Demokratiegeschichten

Auf die Straße gegen die Schulgesetzgebung: Eine Massendemonstration in der Kleinstadt Lingen im Emsland

Über 50.000 Menschen protestierten am 22. August 1954 gegen die niedersächsische Schulgesetzgebung. Was brachte die Menschen derart in Rage, dass sie bei widrigen Witterungsverhältnissen auf die Straße gingen, um ihre Meinung kundzutun?

Der Anlass für die Proteste

Die Teilnehmer und ganz ausdrücklich auch die Teilnehmerinnen demonstrierten gegen die Schulpolitik der SPD-geführten Landesregierung, die als Regelschule die Gemeinschaftsschule einführen wollte. Das heißt, die Kinder unterschiedlicher religiöser Bekenntnisse sollten gemeinsam unterrichtet werden. Eine rein katholische bzw. evangelische Schule sollte nur unter strengen Auflagen erlaubt sein.

Die Elternverbände, die im überwiegend katholischen Emsland stark verbreitet waren, opponierten im Vorfeld massiv gegen die eigentlich vorsichtigen Reformbestrebungen. Die katholischen Lehrer:innenvereine unterstützten die Elterninitiativen, indem sie den Elternwillen als maßgeblich für die Gestaltung der Schulform betonten. Zu einem breiten Aktionsbündnis wuchs die Protestbewegung dadurch, dass sich die Politik – und das bedeutete im Emsland bis Mitte der 1950er Jahre die CDU und das sich langsam auflösende Zentrum – und die katholische Kirche massiv einbrachten.

Protest mit breiter Basis

Bemerkenswert war auch der große Anteil an Frauen in dieser Bewegung, die bis dahin im Emsland so gut wie gar nicht politisch in Erscheinung getreten waren. Angesichts des Themas religiöse Erziehung fühlten sie sich jedoch zuständig und herausgefordert. Deshalb begannen sie, politisch aktiv zu werden.

Diese Konstellation fand ihre Entsprechung in der Zusammensetzung der Redner:innenliste. So appellierte Mathilde Knapstein als Mutter von fünf Kindern an die Eltern, neben der Erziehung zum Staatsbürger auch die zum Bürger des Reichs Gottes einzufordern. Der stellvertretene Landrat Hermann Nottberg (CDU) hob das alleinige Recht der Eltern zur Kindererziehung hervor. Die Grundsatzrede hielt der Vizepräsident des Zentralrats der Katholiken, Josef Gockeln, mit dem bezeichnenden Titel „Staatsmacht und Gewissensnot“.
========================================
> [Aufgabe]:
Führe den Text über die Lingener Massendemonstration gegen die Schulgesetzgebung von 1954 im Anschluss an seinen letzten Satz weiter. Die Einträge weiter unten werden hierfür nicht gebraucht.

> [Dateneinträge]:
========================================
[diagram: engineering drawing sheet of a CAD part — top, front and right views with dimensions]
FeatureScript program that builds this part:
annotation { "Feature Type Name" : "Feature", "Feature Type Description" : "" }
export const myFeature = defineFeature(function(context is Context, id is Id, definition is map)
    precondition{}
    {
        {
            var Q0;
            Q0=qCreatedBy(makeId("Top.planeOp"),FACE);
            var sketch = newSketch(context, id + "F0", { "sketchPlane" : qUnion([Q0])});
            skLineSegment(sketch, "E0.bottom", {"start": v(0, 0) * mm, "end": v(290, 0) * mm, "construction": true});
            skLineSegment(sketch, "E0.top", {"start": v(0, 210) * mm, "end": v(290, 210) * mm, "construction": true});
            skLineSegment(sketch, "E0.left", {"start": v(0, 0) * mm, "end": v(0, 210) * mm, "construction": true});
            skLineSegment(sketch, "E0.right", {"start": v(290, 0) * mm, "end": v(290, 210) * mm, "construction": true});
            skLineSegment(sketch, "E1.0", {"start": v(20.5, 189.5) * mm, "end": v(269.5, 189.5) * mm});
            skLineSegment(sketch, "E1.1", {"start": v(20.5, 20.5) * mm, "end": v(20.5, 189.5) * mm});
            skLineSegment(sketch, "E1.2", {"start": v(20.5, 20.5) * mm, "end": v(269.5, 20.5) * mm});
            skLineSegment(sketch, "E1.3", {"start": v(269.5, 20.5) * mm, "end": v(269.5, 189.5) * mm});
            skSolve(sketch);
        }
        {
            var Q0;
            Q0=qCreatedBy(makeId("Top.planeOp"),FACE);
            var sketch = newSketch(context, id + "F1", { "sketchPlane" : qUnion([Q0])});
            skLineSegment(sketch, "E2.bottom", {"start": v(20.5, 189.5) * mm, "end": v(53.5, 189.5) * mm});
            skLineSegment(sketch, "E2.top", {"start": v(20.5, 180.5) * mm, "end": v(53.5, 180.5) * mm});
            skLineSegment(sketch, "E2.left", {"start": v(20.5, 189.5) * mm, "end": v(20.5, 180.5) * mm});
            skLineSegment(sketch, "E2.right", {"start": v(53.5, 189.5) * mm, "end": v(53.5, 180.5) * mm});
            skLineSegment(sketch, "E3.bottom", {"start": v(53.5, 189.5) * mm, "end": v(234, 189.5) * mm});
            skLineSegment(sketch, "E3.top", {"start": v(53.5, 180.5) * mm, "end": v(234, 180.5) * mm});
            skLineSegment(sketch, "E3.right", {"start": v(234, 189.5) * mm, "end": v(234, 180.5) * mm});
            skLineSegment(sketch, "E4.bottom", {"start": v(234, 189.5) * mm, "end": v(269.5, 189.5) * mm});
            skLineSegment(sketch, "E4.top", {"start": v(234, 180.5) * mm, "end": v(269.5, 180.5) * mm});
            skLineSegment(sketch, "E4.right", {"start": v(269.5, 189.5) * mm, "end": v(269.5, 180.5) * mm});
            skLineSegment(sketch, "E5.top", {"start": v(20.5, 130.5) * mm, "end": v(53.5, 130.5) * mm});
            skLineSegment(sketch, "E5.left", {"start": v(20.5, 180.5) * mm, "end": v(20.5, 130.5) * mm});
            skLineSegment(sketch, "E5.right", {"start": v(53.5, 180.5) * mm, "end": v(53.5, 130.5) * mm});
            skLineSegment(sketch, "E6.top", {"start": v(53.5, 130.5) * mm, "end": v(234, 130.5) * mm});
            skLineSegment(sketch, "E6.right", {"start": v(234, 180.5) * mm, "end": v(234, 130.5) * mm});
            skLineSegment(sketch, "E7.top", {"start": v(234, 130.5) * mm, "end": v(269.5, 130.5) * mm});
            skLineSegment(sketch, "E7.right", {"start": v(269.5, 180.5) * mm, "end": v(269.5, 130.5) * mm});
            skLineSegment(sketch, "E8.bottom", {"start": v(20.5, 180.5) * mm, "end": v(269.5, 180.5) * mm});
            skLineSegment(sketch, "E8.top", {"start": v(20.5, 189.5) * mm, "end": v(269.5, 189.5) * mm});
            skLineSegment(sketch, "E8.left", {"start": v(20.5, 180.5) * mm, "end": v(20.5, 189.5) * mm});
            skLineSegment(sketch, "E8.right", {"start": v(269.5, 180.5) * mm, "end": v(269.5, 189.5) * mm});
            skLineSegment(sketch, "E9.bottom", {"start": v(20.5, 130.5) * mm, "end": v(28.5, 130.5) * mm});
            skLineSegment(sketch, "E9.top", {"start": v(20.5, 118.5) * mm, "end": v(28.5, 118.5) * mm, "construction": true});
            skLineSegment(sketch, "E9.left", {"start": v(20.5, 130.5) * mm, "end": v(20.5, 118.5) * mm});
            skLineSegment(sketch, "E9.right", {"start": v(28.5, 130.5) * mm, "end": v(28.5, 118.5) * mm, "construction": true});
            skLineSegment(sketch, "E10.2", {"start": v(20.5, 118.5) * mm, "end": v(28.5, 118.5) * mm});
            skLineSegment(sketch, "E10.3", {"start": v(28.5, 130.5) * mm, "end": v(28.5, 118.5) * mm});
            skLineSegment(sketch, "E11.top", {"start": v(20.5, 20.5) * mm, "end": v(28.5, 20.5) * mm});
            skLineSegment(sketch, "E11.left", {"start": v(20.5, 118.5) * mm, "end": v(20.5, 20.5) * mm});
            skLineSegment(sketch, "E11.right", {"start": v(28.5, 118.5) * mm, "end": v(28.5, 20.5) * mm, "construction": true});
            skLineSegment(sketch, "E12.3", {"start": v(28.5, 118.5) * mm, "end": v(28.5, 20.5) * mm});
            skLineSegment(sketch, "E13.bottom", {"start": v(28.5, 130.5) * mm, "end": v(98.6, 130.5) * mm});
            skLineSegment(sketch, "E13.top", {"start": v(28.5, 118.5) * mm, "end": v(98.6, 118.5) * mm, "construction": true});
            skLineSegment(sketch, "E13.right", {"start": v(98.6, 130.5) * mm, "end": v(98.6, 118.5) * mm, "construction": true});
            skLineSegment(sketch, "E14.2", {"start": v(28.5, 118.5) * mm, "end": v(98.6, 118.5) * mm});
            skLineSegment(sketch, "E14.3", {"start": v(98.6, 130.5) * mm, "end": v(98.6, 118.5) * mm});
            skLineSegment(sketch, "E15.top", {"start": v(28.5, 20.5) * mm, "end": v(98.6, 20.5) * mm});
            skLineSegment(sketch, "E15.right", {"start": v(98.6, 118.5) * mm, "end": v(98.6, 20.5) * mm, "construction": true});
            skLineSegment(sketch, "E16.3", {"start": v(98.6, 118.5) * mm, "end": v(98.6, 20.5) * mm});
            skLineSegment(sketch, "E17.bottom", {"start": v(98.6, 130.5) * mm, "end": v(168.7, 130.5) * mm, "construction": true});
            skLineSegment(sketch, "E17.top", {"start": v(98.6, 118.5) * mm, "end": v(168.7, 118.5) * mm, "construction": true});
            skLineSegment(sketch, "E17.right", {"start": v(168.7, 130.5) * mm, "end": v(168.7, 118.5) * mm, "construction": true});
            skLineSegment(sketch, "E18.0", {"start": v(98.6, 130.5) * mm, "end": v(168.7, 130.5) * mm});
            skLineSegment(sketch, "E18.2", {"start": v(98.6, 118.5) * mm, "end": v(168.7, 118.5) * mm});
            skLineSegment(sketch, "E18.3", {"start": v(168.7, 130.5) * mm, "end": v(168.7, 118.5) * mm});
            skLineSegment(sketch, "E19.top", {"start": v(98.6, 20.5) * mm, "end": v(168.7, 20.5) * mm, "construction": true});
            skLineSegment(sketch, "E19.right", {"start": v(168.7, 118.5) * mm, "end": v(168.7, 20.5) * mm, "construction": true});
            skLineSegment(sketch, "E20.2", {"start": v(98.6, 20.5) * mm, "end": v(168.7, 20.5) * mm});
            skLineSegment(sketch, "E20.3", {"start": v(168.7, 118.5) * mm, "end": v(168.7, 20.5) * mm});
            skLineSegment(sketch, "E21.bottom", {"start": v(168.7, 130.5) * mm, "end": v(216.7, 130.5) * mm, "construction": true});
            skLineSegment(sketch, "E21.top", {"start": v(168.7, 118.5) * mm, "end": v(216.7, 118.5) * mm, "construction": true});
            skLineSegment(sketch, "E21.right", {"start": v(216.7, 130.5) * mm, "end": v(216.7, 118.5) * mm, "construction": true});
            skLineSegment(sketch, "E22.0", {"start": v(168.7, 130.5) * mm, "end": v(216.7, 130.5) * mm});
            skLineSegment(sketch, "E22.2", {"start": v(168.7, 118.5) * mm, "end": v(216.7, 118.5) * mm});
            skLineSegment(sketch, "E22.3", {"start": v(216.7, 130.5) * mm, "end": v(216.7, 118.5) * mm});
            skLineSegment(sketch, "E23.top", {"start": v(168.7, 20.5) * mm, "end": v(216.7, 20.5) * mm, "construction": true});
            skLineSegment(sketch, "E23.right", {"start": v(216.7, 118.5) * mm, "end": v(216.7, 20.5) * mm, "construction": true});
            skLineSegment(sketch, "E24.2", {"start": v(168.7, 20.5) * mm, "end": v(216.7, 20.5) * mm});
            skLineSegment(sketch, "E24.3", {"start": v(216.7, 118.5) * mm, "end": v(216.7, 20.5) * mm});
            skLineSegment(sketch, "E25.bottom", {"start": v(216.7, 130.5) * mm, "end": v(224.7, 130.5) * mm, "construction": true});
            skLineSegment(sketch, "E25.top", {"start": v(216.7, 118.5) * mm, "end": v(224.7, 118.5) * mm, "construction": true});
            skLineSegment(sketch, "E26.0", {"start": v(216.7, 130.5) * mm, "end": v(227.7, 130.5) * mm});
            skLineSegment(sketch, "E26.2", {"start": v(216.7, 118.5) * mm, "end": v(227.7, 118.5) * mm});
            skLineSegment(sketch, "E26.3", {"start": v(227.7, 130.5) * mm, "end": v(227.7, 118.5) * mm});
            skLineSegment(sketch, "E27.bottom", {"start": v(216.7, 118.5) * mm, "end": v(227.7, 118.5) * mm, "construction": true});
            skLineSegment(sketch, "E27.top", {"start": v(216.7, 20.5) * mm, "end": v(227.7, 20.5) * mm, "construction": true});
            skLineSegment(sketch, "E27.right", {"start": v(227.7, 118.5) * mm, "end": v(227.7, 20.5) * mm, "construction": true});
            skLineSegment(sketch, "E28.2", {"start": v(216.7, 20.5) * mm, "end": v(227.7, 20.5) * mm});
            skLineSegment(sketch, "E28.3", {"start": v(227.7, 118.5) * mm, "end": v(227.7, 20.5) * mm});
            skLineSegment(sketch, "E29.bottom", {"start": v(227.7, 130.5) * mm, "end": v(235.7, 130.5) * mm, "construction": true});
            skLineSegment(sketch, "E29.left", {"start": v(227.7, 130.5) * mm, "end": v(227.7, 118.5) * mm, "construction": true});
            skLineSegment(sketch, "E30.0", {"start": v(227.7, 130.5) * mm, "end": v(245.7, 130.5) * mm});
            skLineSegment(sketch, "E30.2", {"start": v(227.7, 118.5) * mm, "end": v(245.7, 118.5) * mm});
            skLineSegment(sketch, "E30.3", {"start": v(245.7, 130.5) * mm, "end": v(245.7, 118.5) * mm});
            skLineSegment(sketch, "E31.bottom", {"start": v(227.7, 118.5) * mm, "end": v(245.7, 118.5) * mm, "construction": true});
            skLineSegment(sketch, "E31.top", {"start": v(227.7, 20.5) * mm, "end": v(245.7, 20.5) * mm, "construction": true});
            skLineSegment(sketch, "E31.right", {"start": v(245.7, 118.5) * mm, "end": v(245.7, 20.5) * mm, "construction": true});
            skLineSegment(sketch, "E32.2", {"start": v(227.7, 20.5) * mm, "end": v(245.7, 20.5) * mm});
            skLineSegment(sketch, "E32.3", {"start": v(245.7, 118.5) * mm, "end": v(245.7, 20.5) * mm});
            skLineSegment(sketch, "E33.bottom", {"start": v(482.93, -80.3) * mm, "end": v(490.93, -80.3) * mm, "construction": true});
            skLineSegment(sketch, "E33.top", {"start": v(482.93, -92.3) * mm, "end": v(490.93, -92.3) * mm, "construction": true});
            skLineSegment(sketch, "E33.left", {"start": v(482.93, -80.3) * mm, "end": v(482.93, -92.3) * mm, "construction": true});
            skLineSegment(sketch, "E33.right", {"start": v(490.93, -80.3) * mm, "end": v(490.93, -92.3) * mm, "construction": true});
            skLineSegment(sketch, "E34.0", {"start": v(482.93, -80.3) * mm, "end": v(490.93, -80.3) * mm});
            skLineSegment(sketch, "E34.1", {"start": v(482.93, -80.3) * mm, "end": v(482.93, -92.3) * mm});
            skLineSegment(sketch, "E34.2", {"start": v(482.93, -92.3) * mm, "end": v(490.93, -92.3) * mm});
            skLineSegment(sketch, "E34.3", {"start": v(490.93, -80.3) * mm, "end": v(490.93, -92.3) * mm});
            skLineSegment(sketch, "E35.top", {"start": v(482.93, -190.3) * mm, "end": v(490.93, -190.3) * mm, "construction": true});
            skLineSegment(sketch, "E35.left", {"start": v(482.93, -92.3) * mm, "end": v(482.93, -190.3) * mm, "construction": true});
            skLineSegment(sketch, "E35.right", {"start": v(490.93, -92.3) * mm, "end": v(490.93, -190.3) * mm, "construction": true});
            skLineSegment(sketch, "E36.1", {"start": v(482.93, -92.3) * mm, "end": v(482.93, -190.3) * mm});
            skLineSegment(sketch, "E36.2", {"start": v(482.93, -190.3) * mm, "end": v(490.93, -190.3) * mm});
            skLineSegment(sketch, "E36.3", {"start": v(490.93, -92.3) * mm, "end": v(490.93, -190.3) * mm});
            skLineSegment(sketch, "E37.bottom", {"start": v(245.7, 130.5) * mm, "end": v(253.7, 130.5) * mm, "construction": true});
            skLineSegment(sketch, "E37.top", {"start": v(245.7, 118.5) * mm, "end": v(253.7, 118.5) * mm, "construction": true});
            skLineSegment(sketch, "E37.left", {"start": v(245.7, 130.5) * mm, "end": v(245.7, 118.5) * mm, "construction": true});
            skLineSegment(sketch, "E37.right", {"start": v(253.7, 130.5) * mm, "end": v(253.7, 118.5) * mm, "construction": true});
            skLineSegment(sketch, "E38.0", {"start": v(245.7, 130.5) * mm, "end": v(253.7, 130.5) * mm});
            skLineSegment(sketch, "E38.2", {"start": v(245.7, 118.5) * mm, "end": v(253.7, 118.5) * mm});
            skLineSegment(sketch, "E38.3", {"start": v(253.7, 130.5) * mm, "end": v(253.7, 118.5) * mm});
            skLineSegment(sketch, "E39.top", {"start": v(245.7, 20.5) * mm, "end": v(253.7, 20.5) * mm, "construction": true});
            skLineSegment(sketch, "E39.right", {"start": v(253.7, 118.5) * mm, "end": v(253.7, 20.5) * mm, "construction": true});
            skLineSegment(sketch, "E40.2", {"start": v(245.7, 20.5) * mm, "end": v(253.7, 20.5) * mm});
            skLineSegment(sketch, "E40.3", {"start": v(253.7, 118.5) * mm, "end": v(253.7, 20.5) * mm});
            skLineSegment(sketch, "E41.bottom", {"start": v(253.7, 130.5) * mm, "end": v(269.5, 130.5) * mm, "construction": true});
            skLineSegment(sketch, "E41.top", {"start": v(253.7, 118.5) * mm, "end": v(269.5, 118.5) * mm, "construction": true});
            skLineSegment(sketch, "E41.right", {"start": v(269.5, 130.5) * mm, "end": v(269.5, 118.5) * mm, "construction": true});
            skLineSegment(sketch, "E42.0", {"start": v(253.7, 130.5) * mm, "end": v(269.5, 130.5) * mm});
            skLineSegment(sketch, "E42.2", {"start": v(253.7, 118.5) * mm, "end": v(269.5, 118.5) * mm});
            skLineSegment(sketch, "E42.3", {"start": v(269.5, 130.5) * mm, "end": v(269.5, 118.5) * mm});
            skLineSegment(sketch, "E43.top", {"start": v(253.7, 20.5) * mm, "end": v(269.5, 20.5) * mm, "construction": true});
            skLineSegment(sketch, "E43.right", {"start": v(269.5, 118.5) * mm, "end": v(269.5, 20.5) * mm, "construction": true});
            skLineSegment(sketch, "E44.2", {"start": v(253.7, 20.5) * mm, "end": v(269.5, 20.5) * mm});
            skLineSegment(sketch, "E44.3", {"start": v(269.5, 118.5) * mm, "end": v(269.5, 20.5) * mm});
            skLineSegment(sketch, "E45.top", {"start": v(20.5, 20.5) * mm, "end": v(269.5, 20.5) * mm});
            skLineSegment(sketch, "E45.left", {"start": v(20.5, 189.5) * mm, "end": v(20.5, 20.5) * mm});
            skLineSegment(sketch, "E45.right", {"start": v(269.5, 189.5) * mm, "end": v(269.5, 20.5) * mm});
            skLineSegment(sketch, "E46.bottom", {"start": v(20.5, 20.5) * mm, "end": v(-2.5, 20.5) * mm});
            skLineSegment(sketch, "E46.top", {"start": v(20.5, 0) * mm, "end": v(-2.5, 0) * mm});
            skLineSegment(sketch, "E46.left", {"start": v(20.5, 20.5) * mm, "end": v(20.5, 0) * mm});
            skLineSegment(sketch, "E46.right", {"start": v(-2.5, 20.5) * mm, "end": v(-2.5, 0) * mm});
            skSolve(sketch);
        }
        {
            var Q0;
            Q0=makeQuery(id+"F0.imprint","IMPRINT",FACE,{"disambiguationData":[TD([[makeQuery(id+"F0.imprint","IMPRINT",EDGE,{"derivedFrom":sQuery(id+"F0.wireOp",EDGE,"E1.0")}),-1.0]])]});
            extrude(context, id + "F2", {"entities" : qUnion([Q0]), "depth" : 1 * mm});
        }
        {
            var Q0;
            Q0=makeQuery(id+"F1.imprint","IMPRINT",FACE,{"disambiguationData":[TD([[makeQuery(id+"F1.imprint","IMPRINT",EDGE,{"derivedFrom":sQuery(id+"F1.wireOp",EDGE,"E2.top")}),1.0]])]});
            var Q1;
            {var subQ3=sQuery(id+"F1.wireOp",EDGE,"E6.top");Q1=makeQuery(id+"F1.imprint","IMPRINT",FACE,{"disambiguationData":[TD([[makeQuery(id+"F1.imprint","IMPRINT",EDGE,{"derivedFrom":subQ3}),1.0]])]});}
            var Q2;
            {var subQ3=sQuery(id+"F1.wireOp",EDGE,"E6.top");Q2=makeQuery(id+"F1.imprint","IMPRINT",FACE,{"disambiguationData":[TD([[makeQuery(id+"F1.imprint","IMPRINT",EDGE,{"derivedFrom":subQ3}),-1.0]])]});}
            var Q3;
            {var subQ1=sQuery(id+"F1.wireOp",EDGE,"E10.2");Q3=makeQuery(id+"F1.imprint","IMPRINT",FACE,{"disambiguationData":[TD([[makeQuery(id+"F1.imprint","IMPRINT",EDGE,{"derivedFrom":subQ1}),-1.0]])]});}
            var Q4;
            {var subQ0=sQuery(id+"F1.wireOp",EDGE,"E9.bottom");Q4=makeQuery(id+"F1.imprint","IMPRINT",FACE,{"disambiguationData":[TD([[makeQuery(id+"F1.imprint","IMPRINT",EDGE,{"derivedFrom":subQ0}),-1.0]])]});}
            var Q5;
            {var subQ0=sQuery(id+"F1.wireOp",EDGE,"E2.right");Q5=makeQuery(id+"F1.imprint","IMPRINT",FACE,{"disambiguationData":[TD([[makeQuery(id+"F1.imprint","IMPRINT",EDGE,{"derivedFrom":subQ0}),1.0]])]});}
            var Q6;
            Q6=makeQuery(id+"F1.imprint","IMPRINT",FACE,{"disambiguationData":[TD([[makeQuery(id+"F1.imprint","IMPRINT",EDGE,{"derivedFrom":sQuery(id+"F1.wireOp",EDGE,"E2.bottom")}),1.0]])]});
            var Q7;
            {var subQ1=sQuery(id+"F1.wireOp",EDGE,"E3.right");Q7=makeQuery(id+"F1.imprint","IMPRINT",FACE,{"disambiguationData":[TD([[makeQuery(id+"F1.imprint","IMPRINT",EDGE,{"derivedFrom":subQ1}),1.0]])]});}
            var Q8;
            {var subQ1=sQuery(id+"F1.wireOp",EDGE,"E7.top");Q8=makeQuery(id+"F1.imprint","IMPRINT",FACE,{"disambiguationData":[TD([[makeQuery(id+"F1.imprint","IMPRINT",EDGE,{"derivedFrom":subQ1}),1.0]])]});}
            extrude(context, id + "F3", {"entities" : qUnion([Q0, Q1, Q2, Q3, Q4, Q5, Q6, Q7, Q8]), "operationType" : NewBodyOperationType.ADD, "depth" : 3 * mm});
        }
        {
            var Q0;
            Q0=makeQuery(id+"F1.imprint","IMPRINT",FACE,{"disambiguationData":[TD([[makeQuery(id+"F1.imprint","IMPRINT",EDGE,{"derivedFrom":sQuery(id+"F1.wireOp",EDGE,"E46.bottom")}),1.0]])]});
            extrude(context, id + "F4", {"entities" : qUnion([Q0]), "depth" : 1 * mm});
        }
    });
========================================
> [Lösung]:
Historische Begründungen

Aus heutiger Sicht wirken die Forderungen – auf dem Spruchband war zu lesen: „Konkordat ist geltendes Recht. Wir fordern Vertragstreue auch in Niedersachsen“ – rückwärtsgewandt und überkommen. Niemand würde heute eine rein katholische oder evangelische Schule fordern. Andererseits bedienten sich die Demonstrierenden bisher vor Ort nicht angewandter demokratischer Methoden, um ihren Anliegen energisch Nachdruck zu verleihen.

Gründe für das Festhalten am traditionellen Schulsystem finden sich in der Geschichte. Das NS-System hatte im  Emsland mit der Auflösung der dort stark verbreiteten katholischen Schulen für viel Verdruss und Ärger gesorgt. Knapp zehn Jahre nach dem Ende der Diktatur war dies vor Ort nicht vergessen, sondern fest im kollektiven Gedächtnis verankert. Ähnlich wie im Kulturkampf des 19. Jahrhunderts hatten die Emsländer:innen starke Vorbehalte gegen staatliche Eingriffe – besonders im sensiblen Feld der Erziehung. Hinzu kam, dass die niedersächsische Landesregierung mit dem sozialdemokratischen Ministerpräsidenten als sozialistisch angesehen wurde. Überdies fühlte sich die weit im Westen des Landes gelegene Region von Hannover stiefmütterlich behandelt. Dies erleichterte das Opponieren sicherlich.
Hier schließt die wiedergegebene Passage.